In any event, it is reasonably clear that the oil producers had grown much too big for their own britches. On July 11, 2008 the cost of a barrel of crude oil was $147.27. In the next five months, a spigot in that barrel of oil must have come loose and the price has dropped in the first week of December to something on the order of $42. That is a loss of 72%, which is even greater than the losses that some of us have encountered in the American stock market. On top of this, there are forecasters who contend that the price of crude oil will continue to drop and will not settle until it reaches the $30 level. One commentator said it would drop to $20. I don’t believe that commentator. So as you see, it is obvious that the producers of crude oil have grown much too big for their own britches and no one sympathizes with them now that they are forced to undergo a form of poverty.
A passing thought in that the Saudis have a tanker that is longer than three football fields loaded with oil that has been hijacked by pirates from Somalia. In the length of time that the pirates have held the ship hostage, the cost of the oil has dropped from about $140 a barrel to around $40 a barrel. If the Saudis hold out a little longer, it may be that the pirates from Somalia will give up and return the ship to the Saudis, and say, “Good riddance.”
Well, there you have three cases of britches that comprise the burden of this essay. The oil producers clearly have grown too big for their britches and I applaud their come-down. Then in Bill Heywood’s case, because of my dislike for Henry Killingsworth, the big boss of the Long Lines Department of AT&T, my sympathies were always with Bill Heywood as difficult as it was to love him.

# Exercise instructions
Write out, word for word, the stretch of the essay excerpt on crude oil prices from "A passing thought" through "to love him.".

[Collected data]

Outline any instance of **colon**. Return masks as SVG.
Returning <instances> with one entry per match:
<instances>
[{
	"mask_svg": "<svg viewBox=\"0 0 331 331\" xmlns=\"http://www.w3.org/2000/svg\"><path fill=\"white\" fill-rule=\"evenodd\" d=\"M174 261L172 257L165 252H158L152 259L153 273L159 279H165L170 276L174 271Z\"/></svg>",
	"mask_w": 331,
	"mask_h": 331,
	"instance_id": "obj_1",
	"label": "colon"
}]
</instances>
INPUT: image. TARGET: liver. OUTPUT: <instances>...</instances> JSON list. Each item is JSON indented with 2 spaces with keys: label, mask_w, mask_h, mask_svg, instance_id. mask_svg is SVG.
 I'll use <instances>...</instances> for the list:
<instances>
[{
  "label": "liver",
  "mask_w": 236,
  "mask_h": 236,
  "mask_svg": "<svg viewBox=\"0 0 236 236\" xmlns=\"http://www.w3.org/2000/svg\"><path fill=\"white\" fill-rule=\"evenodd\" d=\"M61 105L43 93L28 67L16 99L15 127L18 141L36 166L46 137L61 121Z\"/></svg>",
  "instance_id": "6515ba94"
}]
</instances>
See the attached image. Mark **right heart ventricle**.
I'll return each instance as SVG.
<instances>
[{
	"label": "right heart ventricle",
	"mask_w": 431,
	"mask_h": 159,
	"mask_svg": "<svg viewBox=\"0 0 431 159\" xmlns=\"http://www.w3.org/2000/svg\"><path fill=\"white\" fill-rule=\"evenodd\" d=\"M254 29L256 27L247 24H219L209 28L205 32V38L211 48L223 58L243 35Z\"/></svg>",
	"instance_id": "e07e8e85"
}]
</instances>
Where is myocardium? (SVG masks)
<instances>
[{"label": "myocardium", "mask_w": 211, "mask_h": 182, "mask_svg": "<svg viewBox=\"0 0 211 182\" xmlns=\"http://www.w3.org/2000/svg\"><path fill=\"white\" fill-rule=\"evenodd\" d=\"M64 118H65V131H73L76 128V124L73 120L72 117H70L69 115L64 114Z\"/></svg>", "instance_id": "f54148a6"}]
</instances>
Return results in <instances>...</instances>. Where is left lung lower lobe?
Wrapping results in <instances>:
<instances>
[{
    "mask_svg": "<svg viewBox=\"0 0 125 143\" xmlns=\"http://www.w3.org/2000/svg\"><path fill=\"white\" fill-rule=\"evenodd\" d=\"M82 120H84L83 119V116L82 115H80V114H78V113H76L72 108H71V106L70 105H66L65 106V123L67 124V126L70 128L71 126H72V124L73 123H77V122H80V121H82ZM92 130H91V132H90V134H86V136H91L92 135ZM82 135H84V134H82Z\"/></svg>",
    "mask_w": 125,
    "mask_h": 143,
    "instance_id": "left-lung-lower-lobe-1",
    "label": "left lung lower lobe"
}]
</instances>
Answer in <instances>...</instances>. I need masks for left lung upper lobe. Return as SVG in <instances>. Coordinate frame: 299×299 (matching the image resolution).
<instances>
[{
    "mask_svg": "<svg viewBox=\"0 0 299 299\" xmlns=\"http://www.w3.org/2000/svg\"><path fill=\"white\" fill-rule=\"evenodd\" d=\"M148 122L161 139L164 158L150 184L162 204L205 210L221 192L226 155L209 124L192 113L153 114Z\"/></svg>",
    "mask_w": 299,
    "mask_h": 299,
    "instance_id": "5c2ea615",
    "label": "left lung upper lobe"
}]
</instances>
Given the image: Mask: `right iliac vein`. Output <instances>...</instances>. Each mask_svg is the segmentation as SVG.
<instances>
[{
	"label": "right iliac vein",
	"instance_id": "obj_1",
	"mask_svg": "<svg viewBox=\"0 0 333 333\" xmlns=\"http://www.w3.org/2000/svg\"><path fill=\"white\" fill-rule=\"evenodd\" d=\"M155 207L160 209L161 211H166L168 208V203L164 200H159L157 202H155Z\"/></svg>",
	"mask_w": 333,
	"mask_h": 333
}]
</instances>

# Correct result
A passing thought in that the Saudis have a tanker that is longer than three football fields loaded with oil that has been hijacked by pirates from Somalia. In the length of time that the pirates have held the ship hostage, the cost of the oil has dropped from about $140 a barrel to around $40 a barrel. If the Saudis hold out a little longer, it may be that the pirates from Somalia will give up and return the ship to the Saudis, and say, “Good riddance.”
Well, there you have three cases of britches that comprise the burden of this essay. The oil producers clearly have grown too big for their britches and I applaud their come-down. Then in Bill Heywood’s case, because of my dislike for Henry Killingsworth, the big boss of the Long Lines Department of AT&T, my sympathies were always with Bill Heywood as difficult as it was to love him.